Survey and Tutorial of Reinforcement Learning Methods in Process Systems Engineering
Maximilian Bloor, Max Mowbray, Ehecatl Antonio Del Rio Chanona, Calvin Tsay
TL;DR
The paper addresses the challenge of applying reinforcement learning to Process Systems Engineering by providing a tutorial-style synthesis of methods (model-free, model-based, constrained, offline, distributional, and goal-conditioned) and surveying PSE applications across batch control, regulation, scheduling, and supply chains. It formalizes RL within the MDP/POMDP framework, discusses exact DP limits, and then details a spectrum of RL techniques (from bandits to actor-critic, with emphasis on practicality for high-dimensional, safety-critical industrial settings). Key contributions include clarifying how to integrate RL with control theory (e.g., MPC, CMDP, barrier functions), highlighting sample efficiency and safety as central concerns, and illustrating successful or promising applications in batch processes, regulatory control, and supply chain management. The paper thus guides researchers and practitioners toward data-efficient, safe, and domain-informed RL deployments in PSE, and outlines future directions such as offline RL, model-based planning, distributional risk-aware objectives, and goal-conditioned policies to handle multi-setpoint operations.
Abstract
Sequential decision making under uncertainty is central to many Process Systems Engineering (PSE) challenges, where traditional methods often face limitations related to controlling and optimizing complex and stochastic systems. Reinforcement Learning (RL) offers a data-driven approach to derive control policies for such challenges.
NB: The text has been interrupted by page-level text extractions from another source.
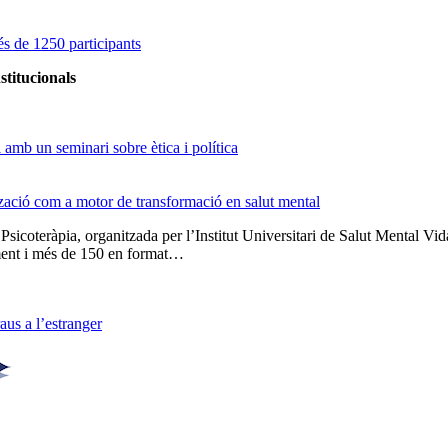
s de 1250 participants
stitucionals
amb un seminari sobre ètica i política
tzació com a motor de transformació en salut mental
 Psicoteràpia, organitzada per l’Institut Universitari de Salut Menta
lment i més de 150 en format…
us a l’estranger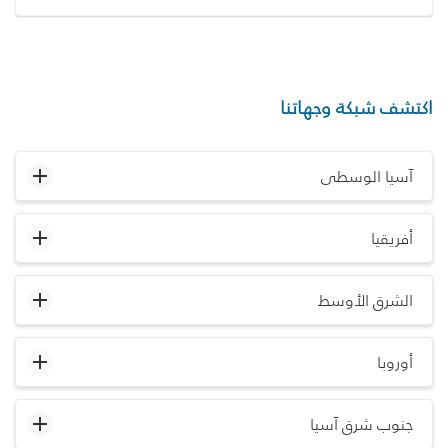
اكتشف شبكة وجهاتنا
آسيا الوسطى
أفريقيا
الشرق الأوسط
أوروبا
جنوب شرق آسيا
This paper presents a survey and tutorial on RL methods, tailored for the PSE community. We deliver a tutorial on RL, covering fundamental concepts and key algorithmic families including value-based, policy-based and actor-critic methods. Subsequently, we survey existing applications of these RL techniques across various PSE domains, such as in fed-batch and continuous process control, process optimization, and supply chains. We conclude with PSE focused discussion of specialized techniques and emerging directions. By synthesizing the current state of RL algorithm development and implications for PSE this work identifies successes, challenges, trends, and outlines avenues for future research at the interface of these fields.